Datasets must be well defined, with realistic timestamps for when the data was available ("point in time"). Ideally datasets need at least a 2 year track record and to be maintained by a reputable company. They should be accompanied with full documentation and code examples so the community can harness the data.
Data Sources
The GetSource
get_source
method of your dataset class instructs LEAN where to find the data. This method must return a SubscriptionDataSource object, which contains the data location and format. We host your data, so the transportMedium
transport_medium
must be SubscriptionTransportMedium.LocalFile
and the format
must be FileFormat.Csv
.
TimeZones
The DataTimeZone
method of your data source class declares the time zone of your dataset. This method returns a NodaTime.DateTimeZone object. If your dataset provides trading data and universe data, the DataTimeZone
methods in your Lean.DataSource.<vendorNameDatasetName> / <vendorNameDatasetName>.cs and Lean.DataSource.<vendorNameDatasetName> / <vendorNameDatasetName>Universe.cs files must be the same.
Linked Datasets
Your dataset is linked if any of the following statements are true:
- Your dataset describes market price properties of specific securities (for example, the closing price of AAPL).
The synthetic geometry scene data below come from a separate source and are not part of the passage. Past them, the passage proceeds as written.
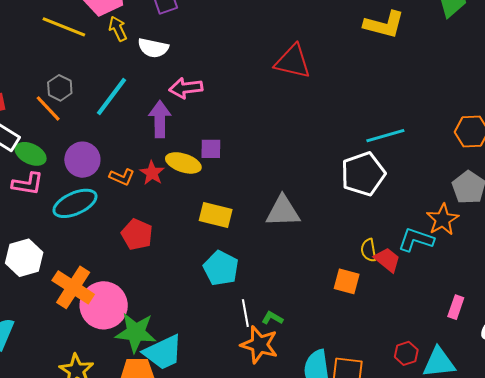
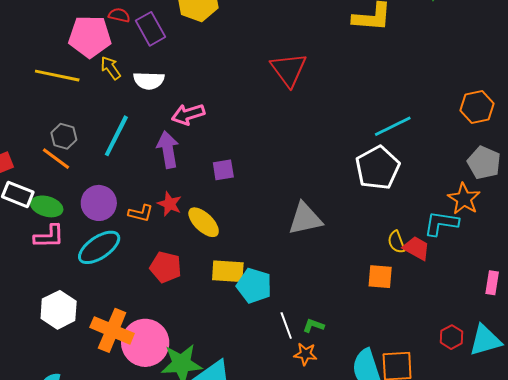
red triangle: (293, 62) -> (289, 70), turned 51
yellow ellipse: (183, 163) -> (204, 222), moved, turned 36
yellow rectangle: (216, 215) -> (228, 271), moved
orange star: (259, 345) -> (305, 354), size x0.6

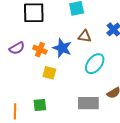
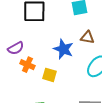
orange cross: (40, 50) -> (27, 65), moved

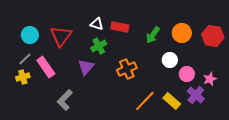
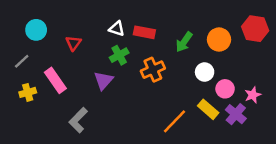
cyan circle: (30, 35) -> (36, 30), moved
red triangle: (61, 36) -> (73, 43), size x0.6
red hexagon: (213, 36) -> (255, 29), moved
gray line: (25, 59) -> (22, 61), moved
orange cross: (127, 69) -> (153, 70), moved
yellow rectangle: (172, 101) -> (208, 109), moved

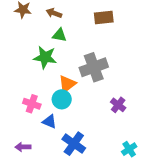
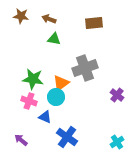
green star: (45, 57) -> (33, 79), moved
purple cross: (118, 105) -> (117, 95), moved
purple arrow: (23, 147) -> (21, 140), turned 40

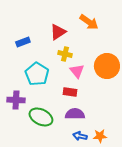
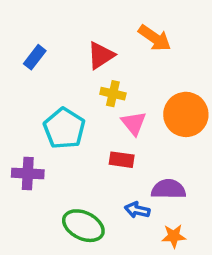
blue rectangle: (23, 42) -> (35, 57), moved, turned -32
purple semicircle: (75, 114) -> (169, 189), moved
green ellipse: (41, 117) -> (83, 226), moved
blue arrow: (80, 136) -> (137, 210), moved

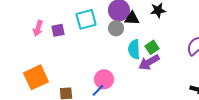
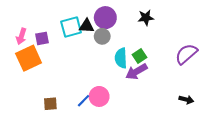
black triangle: (132, 18) -> (87, 26), moved
orange square: (36, 77) -> (29, 58), moved
pink circle: (104, 79) -> (99, 96), moved

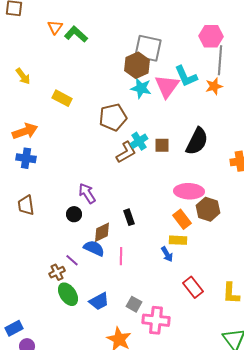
- Your alternative dataset is linked to individual securities (for example, the Wikipedia page view count of AAPL).
Examples of unlinked datasets would be the weather of New York City, where data is not relevant to a specific security.
When a dataset is linked, it needs to be mapped to underlying assets through time.
The RequiresMapping
boolean instructs LEAN to handle the security and ticker mapping issues.